In Greece, 492,000 arrivals were registered and only 121,000 fingerprinted.

Croatia, which was hit by a massive flow of people after Hungary erected a fence along its Serbian border in September, saw 340,000 people arriving since 16 September and only registered 575 in Eurodac.

“What is needed is systematic registration,” said commission spokeswoman Natasha Bertaud, noting that the EU is sending Frontex officials to these countries to help with registration.

Member states often register migrants in their own databases, but they are not accessible through the Eurodac system.

The capitals say the massive number of arrivals means there is no time to register everyone in Eurodac, which has been criticised for being time-consuming.

Registering new arrivals would help with security, as national police forces and Europol can compare fingerprints linked to criminal investigations with those in Eurodac.

The commission first flagged up the issue to the three countries in October, but nothing changed.

Italian interior minister Angelino Alfano said it would be “unreasonable” of the European Commission to open infraction proceedings against Italy.

“For the work we've done, the only thing we deserve from the EU is a thank you,” Alfano said according to ANSA news agency.

The EU also stepped up efforts to force Malta and Greece to transpose EU asylum rules fully, especially with regards to adequate reception facilities.

The member states have two months to make their cases, and if the commission still thinks they’re breaking EU rules, they can go to court.

Hungary in the spotlight

The EU executive also opened an inquiry into recently adopted asylum laws by Hungary, which rights groups say go against the country’s international obligation to give protection to people fleeing war.

The commission is concerned that, under the new measures, there is no possibility to refer to new facts and circumstances during appeal.

In other concerns, Hungary isn’t suspending decisions in case of appeals, so people asking for asylum in Hungary are forced to leave the country before the case has been heard.

The commission also raised concerns that during the fast-track procedures asylum seekers often do not have access to translations of their official documents and interpreters are not readily available.

The Hungarian government said the commission’s procedure is “unjust and unfair.”

“The infringement procedure is the revenge of the political groups that disapprove of Hungary’s policy of protecting borders,” Janos Lazar, minister for the office of prime minister Viktor Orban told press Thursday,

He added that the commission is going against Hungary because it went to court challenging the refugee quota to distribute people among EU member states, according to MTI news wire.

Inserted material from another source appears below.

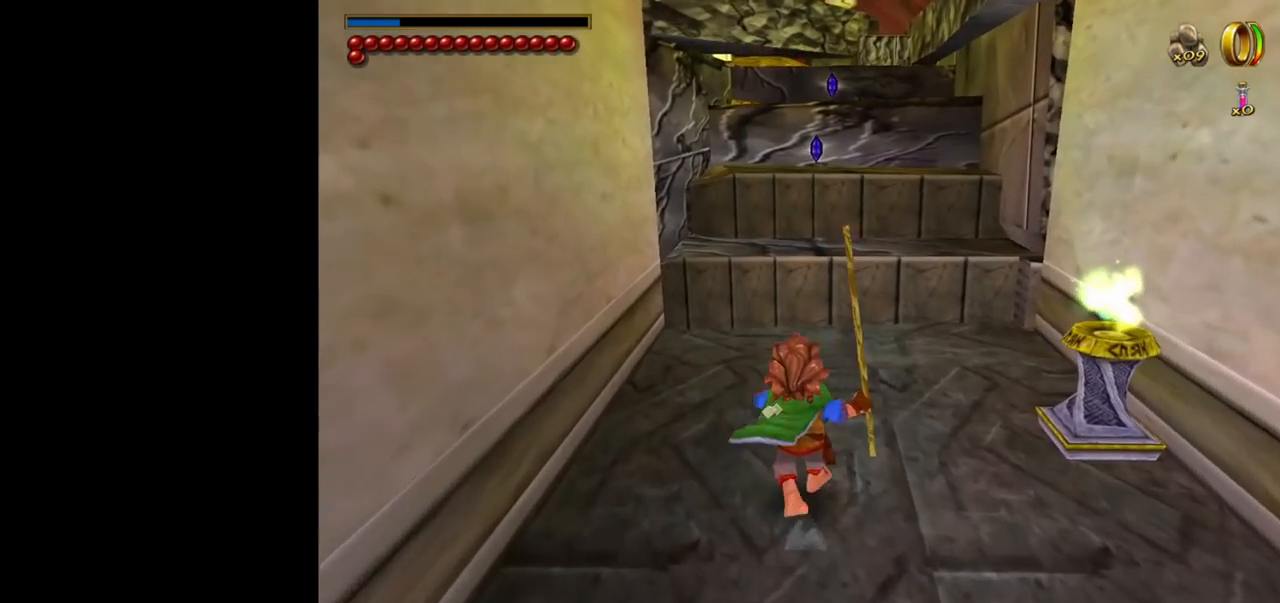
{"keys": ["w"], "mouse": ["left", "right"], "events": [[350, "mouse_right", "down"], [450, "mouse_left", "down"]]}
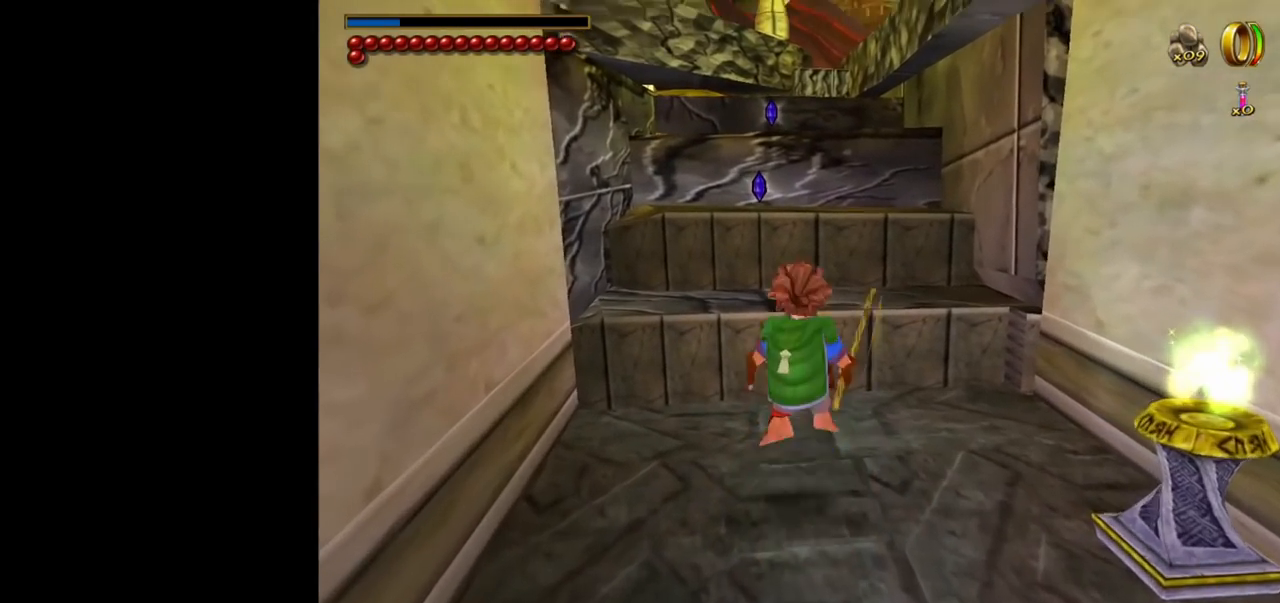
{"keys": ["w"], "mouse": [], "events": [[50, "mouse_left", "up"], [84, "mouse_right", "up"]]}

Lazar said the government maintains that the asylum rules are in line with human rights obligations, and Hungary is willing to go court over the issue.

The commission has already raised concerns over the new asylum laws adopted by Hungary this year, but Hungarian authorities have not been able to solve all concerns.

Accelerated procedure

Under the rules, claims by asylum seekers who manage to enter Hungary at official crossing points from Serbia can be rejected in under 15 days through an accelerated procedure, and could are forcibly returned to Serbia.

However, in protest against the fence, Serbia is not taking everybody back, and according to the BBC, around 1,000 refugees, most of them from war zones in Syria, Afghanistan, and Iraq, are being detained in overcrowded Hungarian prisons.

“Taken together, these measures make it nearly impossible for asylum seekers to get protection in Hungary, a violation of the country’s international obligations,” Human Rights Watch, a New York-based NGO, said in its overview of the new asylum laws in September.